Военный свет | страница 31



– О, боже, только бы это был не я!

Уставился на свои руки, словно ища на них следы керосина, но, увидев наши вытаращенные глаза, сразу успокаивающе подмигнул. Типа вы что, шуток не понимаете? Напротив, Стрелок, способный на запредельные выходки, как и все, кто имеет сложности с законом, был лишен чувства юмора.

И все же невозмутимость Мотылька вызывала у нас своего рода доверие. Может статься, он действительно был нашим Несравненным Крайтоном, даже когда отмерял в чашечку голубого стекла, что некогда шла в комплекте со склянкой раствора для промывания глаз, мутную жидкость и залпом выпивал, словно это был херес. Эта его привычка нас не смущала. Он тогда становился беспечно отзывчивым к нашим просьбам; в такие моменты Рэчел почти всегда удавалось упросить его показать нам в городе всякие любопытные места. Мотылька тянуло к заброшенным строениям вроде госпиталя девятнадцатого века в Саутварке, который функционировал задолго до того, как люди придумали анестезию. Каким-то образом он провел нас внутрь и зажег натриевые лампы – их свет дрожал на стенах погруженной во мрак операционной. Он знал в городе много неиспользуемых объектов – при свете ламп девятнадцатого столетия они казались нам сумрачными и зловещими. Интересно, не потому ли у Рэчел возникла потом тяга к театру – из-за тех вечеров с половинчатым освещением? Ведь именно благодаря им она усвоила, что печали и опасности нашей жизни можно затуманить и сделать незаметными или хотя бы отодвинуть далеко-далеко; думаю, управление софитами и грозой по вызову помогло ей в итоге разобраться, где была истина, а где ложь, где надежная защита, а где опасность.


К тому моменту Стрелок уже крутил роман с русской, у которой оказался такой бурный темперамент, что он поскорее сделал ноги, пока она не узнала, где он живет. Это, разумеется, привело к тому, что она стала заявляться на Рувини-Гарденс в неурочное время – ходила и выслеживала его по запаху. Он стал осторожничать, парковался на другой улице.
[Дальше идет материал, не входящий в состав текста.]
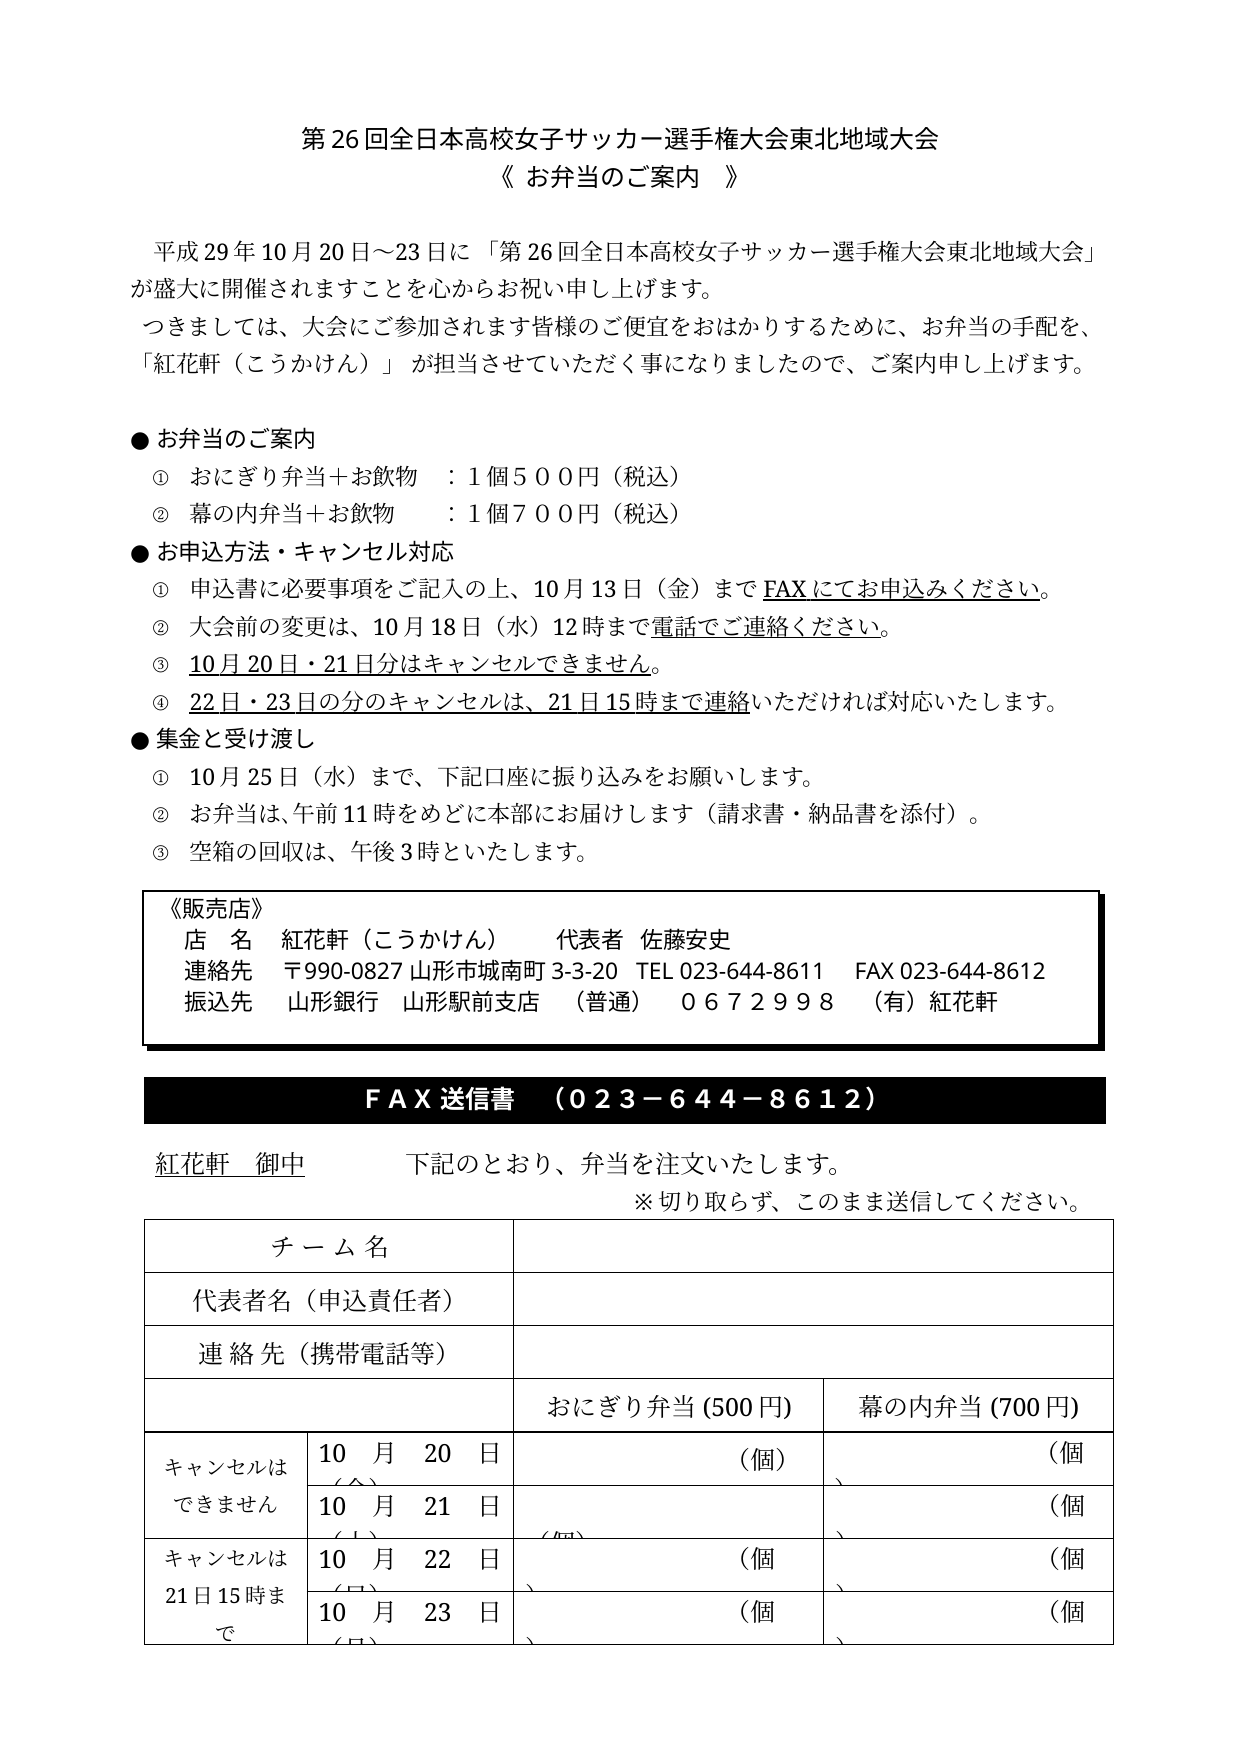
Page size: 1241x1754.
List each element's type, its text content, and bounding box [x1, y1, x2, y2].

Благодаря разнообразным пассиям Стрелка я неожиданно познакомился с женщинами ближе, чем за всю свою прежнюю жизнь, мать и сестра не в счет. В школе у нас учились только мальчики. Некогда мои помыслы и привязанности были связаны с ними. Но легкость, с какой Оливия Лоуренс вела задушевные разговоры, откровенность, с которой она говорила о своих, даже самых заветных желаниях, открыли мне вселенную, ранее мне неизвестную. Отныне меня тянуло к женщинам за пределами моего мирка – не к родственницам и пока что не к возлюбленным. Такого рода привязанности от меня не зависели, они могли оказаться временными и краткими. Они пришли на смену семейному укладу, но позволяли мне оставаться в стороне, что мне вообще, к сожалению, свойственно. Однако мне очень нравилась та правда, которой я набирался от незнакомцев. Даже в те бурные недели, когда Стрелок отверг русскую подружку, я постоянно без надобности крутился по дому, а после школы спешил назад, лишь бы только увидеть, как она с выражением неудовлетворенности входит в гостиную. Я не упускал случая пройти мимо, слегка задев ее руку. Однажды я предложил отвезти ее на собачьи бега в Уайтчепел, якобы чтобы найти там Стрелка, но она отмахнулась – видимо, решила, что я хочу ее спровадить. Она не знала, что на самом деле Стрелок был совсем рядом: отсиживался у меня в комнате и читал комиксы «Бино». В общем, мне открылась волнующая прелесть женского общества.